CONSIGNE: Recopiez les lignes allant de celle qui contient « state / province: Sucumbíos » jusqu'à la fin du matériel, en remplaçant « locality » par « lieu » et sans rien modifier d'autre.

MATÉRIEL À TRAITER:
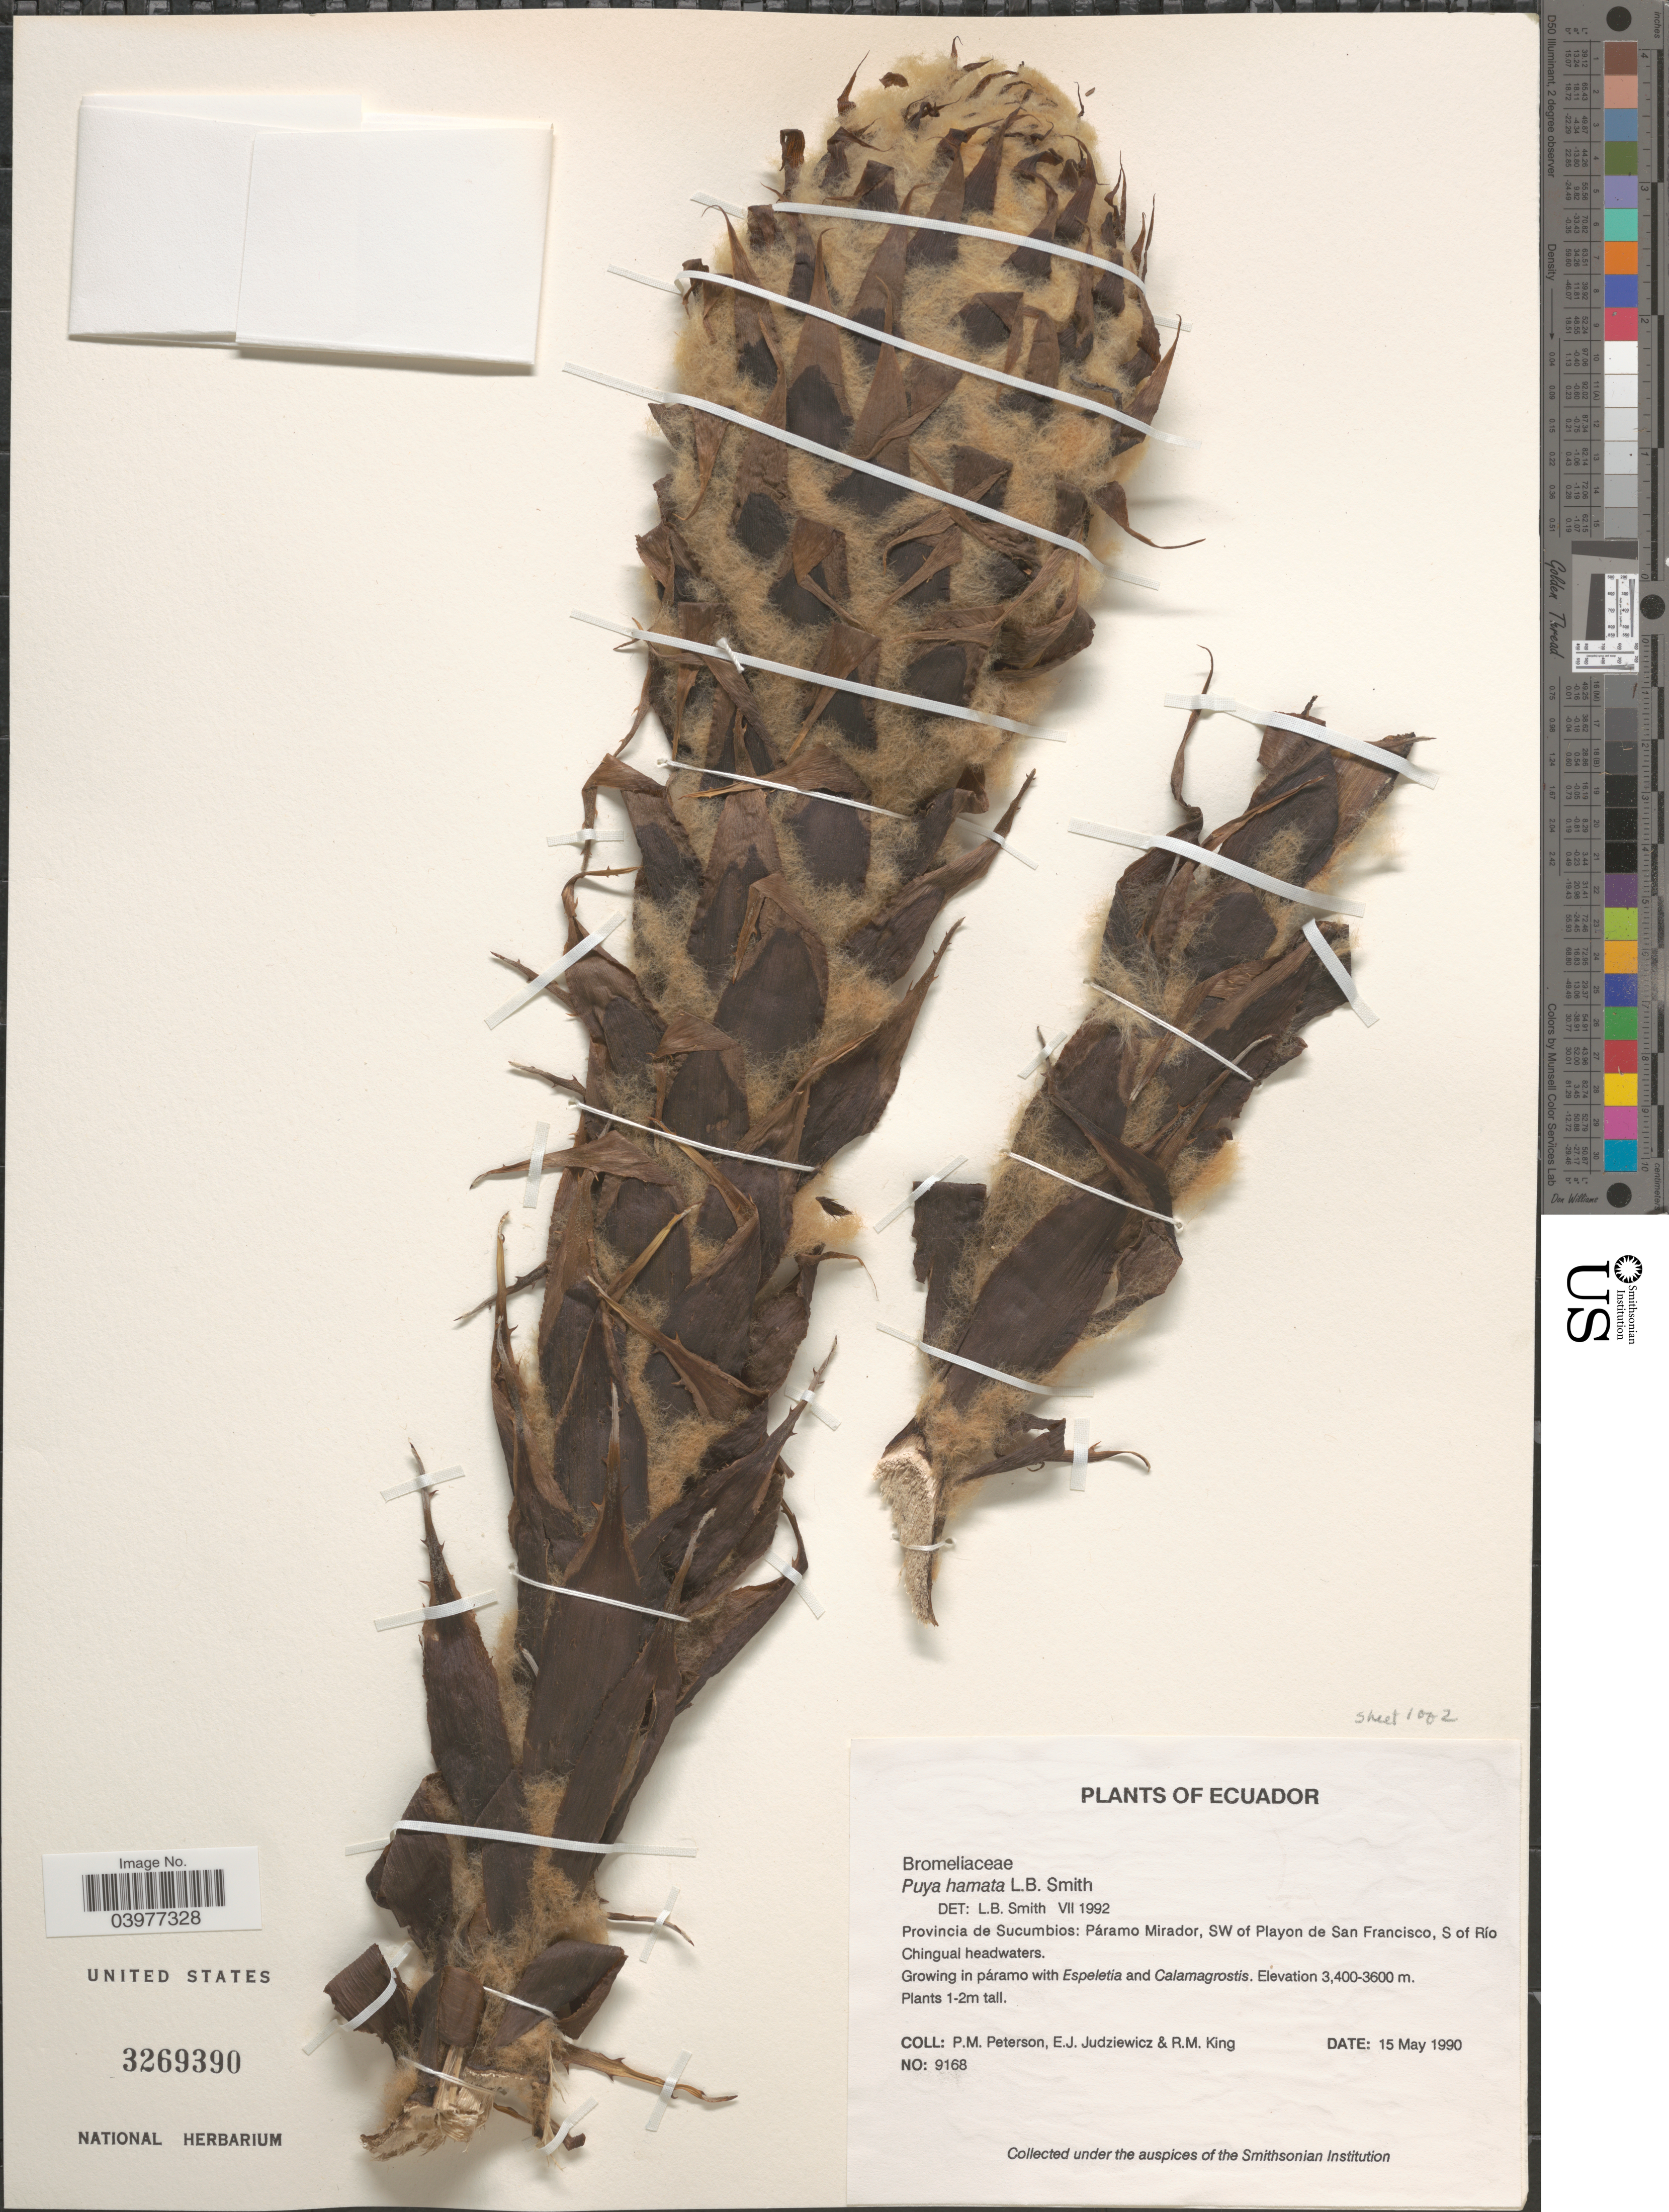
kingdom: Plantae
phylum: Tracheophyta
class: Liliopsida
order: Poales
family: Bromeliaceae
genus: Puya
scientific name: Puya hamata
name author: L.B. Sm.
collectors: P. M. Peterson, E. J. Judziewicz & R. M. King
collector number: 9168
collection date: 1990-05-15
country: Ecuador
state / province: Sucumbíos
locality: Páramo Mirador, SW of Playon de San Francisco, S of Río Chingual headwaters.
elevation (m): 3400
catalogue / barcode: US 3269390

RÉPONSE:
state / province: Sucumbíos
lieu: Páramo Mirador, SW of Playon de San Francisco, S of Río Chingual headwaters.
elevation (m): 3400
catalogue / barcode: US 3269390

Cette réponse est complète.